Whatever else you think of the Tennessean (and physician), doesn't his newest position -- that more of the embryos left over from fertility treatments should be made available to researchers -- paint him as morally inconsistent and perhaps even hypocritical?

For whatever comfort it may be for Frist, I say: me, too. Maybe most of us. Life's difficult questions almost always produce a measure of inconsistency -- otherwise they wouldn't be so difficult.

I'd like to have $100 for every American who espouses the sanctity of human life and still believes in the death penalty. Catch them in their little inconsistency and they'll say that embryonic stem cell research would destroy innocent life. So go ahead and ask them about their support of the war in Iraq, which, whatever its ever-shifting justifications, has taken uncounted innocent lives from the moment of the very first U.S. bombing raid.

Not for nothing did Emerson dismiss (foolish) consistency as "the hobgoblin of little minds."

Frist, to return to the issue at hand, found himself the darling of right-to-life advocates (and of the political right in general) when he took the position that the estimated 78 stem cell lines President Bush cleared for research in 2001 would be enough. The senator said last week that, since perhaps only 22 of those stem cell colonies have turned out to be usable for research, he had changed his mind. He would now support a House-passed bill that would allow research on stem cells from frozen embryos that would otherwise be discarded.

His critics now see him as a deserter -- and perhaps even a liar. Didn't he declare, when it suited his purposes, that life begins at conception? How can he also believe that it's okay to kill little children in pursuit of science?

But the science is tantalizing -- even, for some of us, irresistible. Stem cells, before they mature and become highly specialized, have the ability to become essentially any part of the human body. This fact has led scientists to hope that they may be able to use stem cells to regenerate spinal cords and portions of the brain and other bodily organs, thereby curing a host of irreversible afflictions, from paralysis to Alzheimer's.

Now, tell me you could perform these miracles if only you were allowed to raid the local hospital nursery for likely newborns, and I'll help hold you until the authorities arrive to lock you up. But tell me that there's a pretty good chance you can do it with frozen embryos that, realistically, will never grow up to become someone's little darling, and I want to think about it. Tell me that these frozen embryos are almost certain to be destroyed (or to become useless for either laboratory or nursery) and I'm all the way with Bill Frist.
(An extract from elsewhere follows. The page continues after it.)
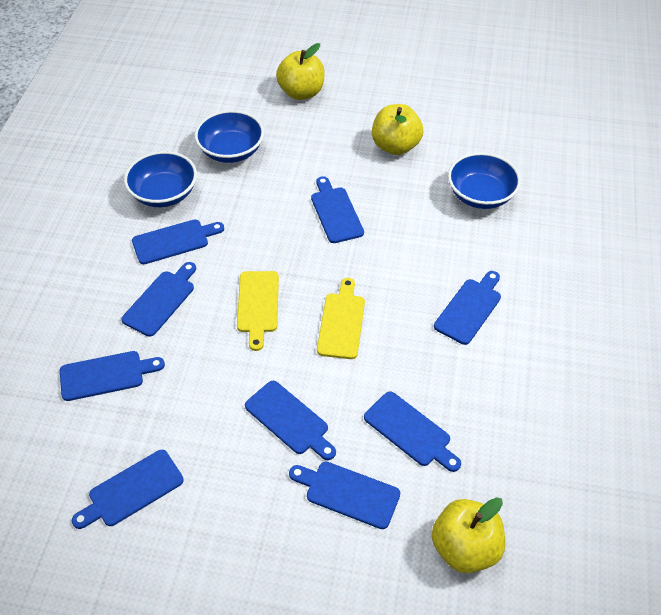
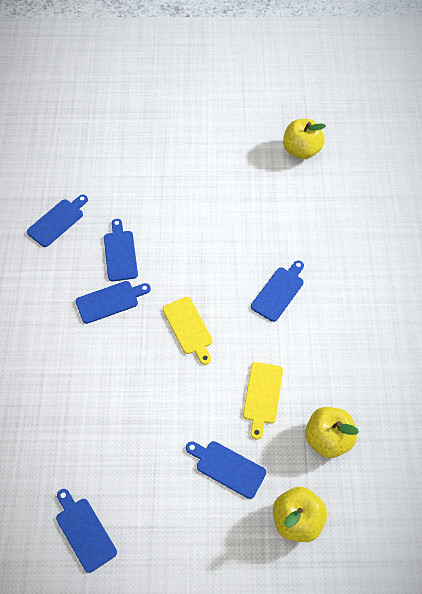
blue bowl: [124,151,197,207] [194,110,264,163] [448,152,521,209] = 3 -> none = 0
blue cutting board: [60,351,165,401] [72,450,184,529] [121,262,196,337] [132,219,224,264] [245,381,336,460] [289,462,400,529] [311,176,364,243] [364,391,461,472] [434,271,501,345] = 9 -> [27,195,88,247] [56,489,117,573] [76,281,151,324] [104,219,138,282] [186,441,266,499] [251,260,304,322] = 6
Is it a foolish consistency to refuse to differentiate between toddlers and fertilized ova? Or is it hypocritical to imagine that those embryos, who are what you and I once were, only chillier, are something other than very tiny children?

Reaching the Frist conclusion doesn't end the issue, of course. Suppose it turns out that science is able to derive most of the benefits of stem cells from adult cells. Won't that mean they'll have sacrificed a bunch of babies for nothing? (Some scientists say that is unlikely, while others say we may learn from stem cell research how to make mature cells adaptable.) More realistically: Suppose stem cell research remains promising but turns out to be a longer-term process than we thought? Suppose, that is to say, we go through all the available stem cell lines without curing juvenile diabetes or Parkinson's. Where would we get more cell lines for research?

Would some future Bill Frist (or Bill Raspberry) countenance the deliberate production of embryos for research? Is there some bright-line ethical distinction that we can agree on? Or have we -- most of us, anyway -- already passed the point of no return?

Difficult questions -- unless you opt for consistency. Then you need only assert that, zygotes being human beings and killing human beings being unallowable, the seeming difficulties evaporate.

All that's left is to organize a posse to raid the local repository and free those pitiful children from their liquid nitrogen prison.